Après des années d’omerta, la parole des victimes atteint enfin les sommets de l’État. Lecture a été faite devant les députés britanniques des témoignages de jeunes filles blanches victimes (elle furent des milliers) d’enlèvement, séquestration et viol pendant au moins vingt ans. Les faits, connus des services sociaux et de la police étaient couverts par instructions « antiracistes », pour ne pas « stigmatiser les migrants ». Extraits :
« J’ai été violée par probablement environ 600 ou 700 hommes différents en trois ans. »
« Je me souviens d’un homme ouvrant l’arrière d’une camionnette, et j’ai vu 15, 20 filles enfermées dans des cages à chien. »
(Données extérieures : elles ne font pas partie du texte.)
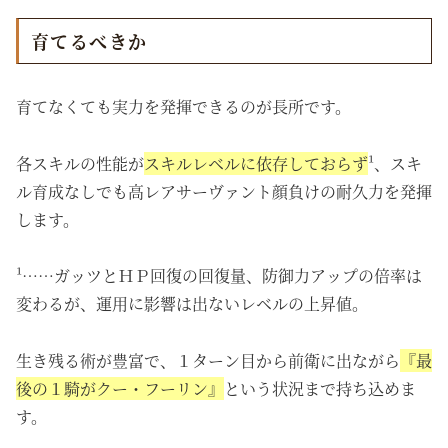
育てるべきか
育てなくても実力を発揮できるのが長所です。
各スキルの性能が
スキルレベルに依存しておらず
¹、スキ
ル育成なしでも高レアサーヴァント顔負けの耐久力を発揮
します。
¹……ガッツとＨＰ回復の回復量、防御力アップの倍率は
変わるが、運用に影響は出ないレベルの上昇値。
生き残る術が豊富で、
１ターン目から前衛に出ながら
『最
後の１騎がクー・フーリン』
という状況まで持ち込めま
す。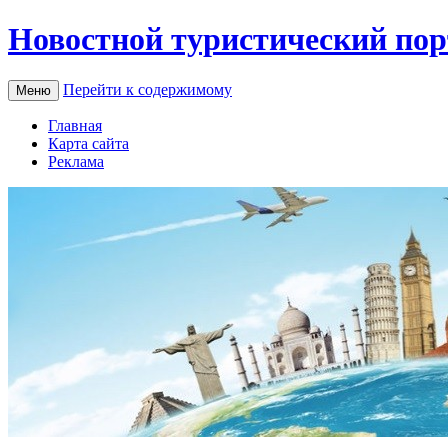
Новостной туристический пор
Перейти к содержимому
Меню
Главная
Карта сайта
Реклама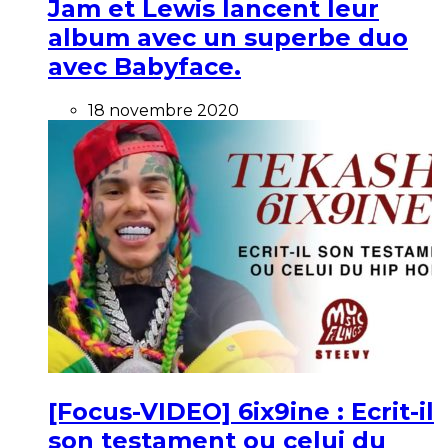
Jam et Lewis lancent leur
album avec un superbe duo
avec Babyface.
18 novembre 2020
[Focus-VIDEO] 6ix9ine : Ecrit-il
son testament ou celui du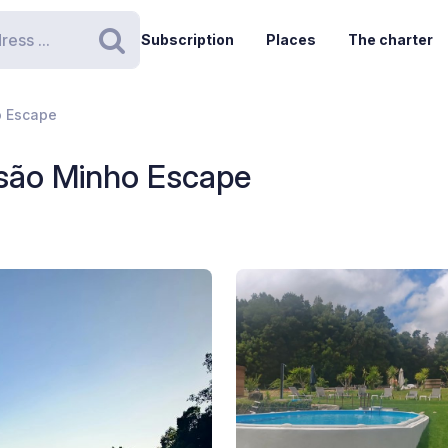
Subscription
Places
The charter
Search
o Escape
são Minho Escape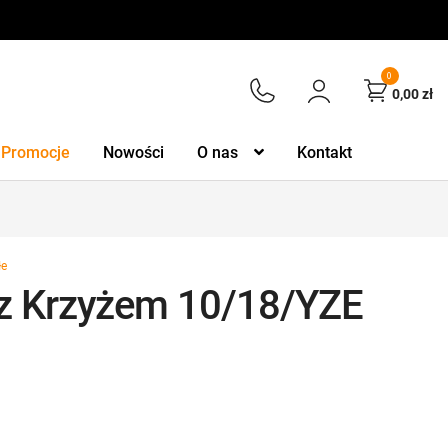
0
0,00
zł
Promocje
Nowości
O nas
Kontakt
łe
 z Krzyżem 10/18/YZE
« Il y avait des hommes autour de moi, ni horrifiés, ni dégoûtés, sans m’aider, mais filmant et riant, pariant sur le fait que le chien parvienne ou non à me violer »
Les vidéos de ces lectures à la Chambre des communes sont en ligne sur les réseaux sociaux, réseaux rappelons-le que l’Union européenne veut censurer, on comprend pourquoi… La révélation au grand public des merveilleux résultats de leur entreprise de submersion migratoire dérange.
Des démons gouvernent.
Pour notre part, nous évoquions cette affaire monstrueuse dès septembre/octobre 2024 à travers nos articles Affaire Philippine, énième manifestation de l’ordure mentale de la gauche et Un État failli fruit d’une classe politique défaillante (tous deux répertoriés dans la thématique France).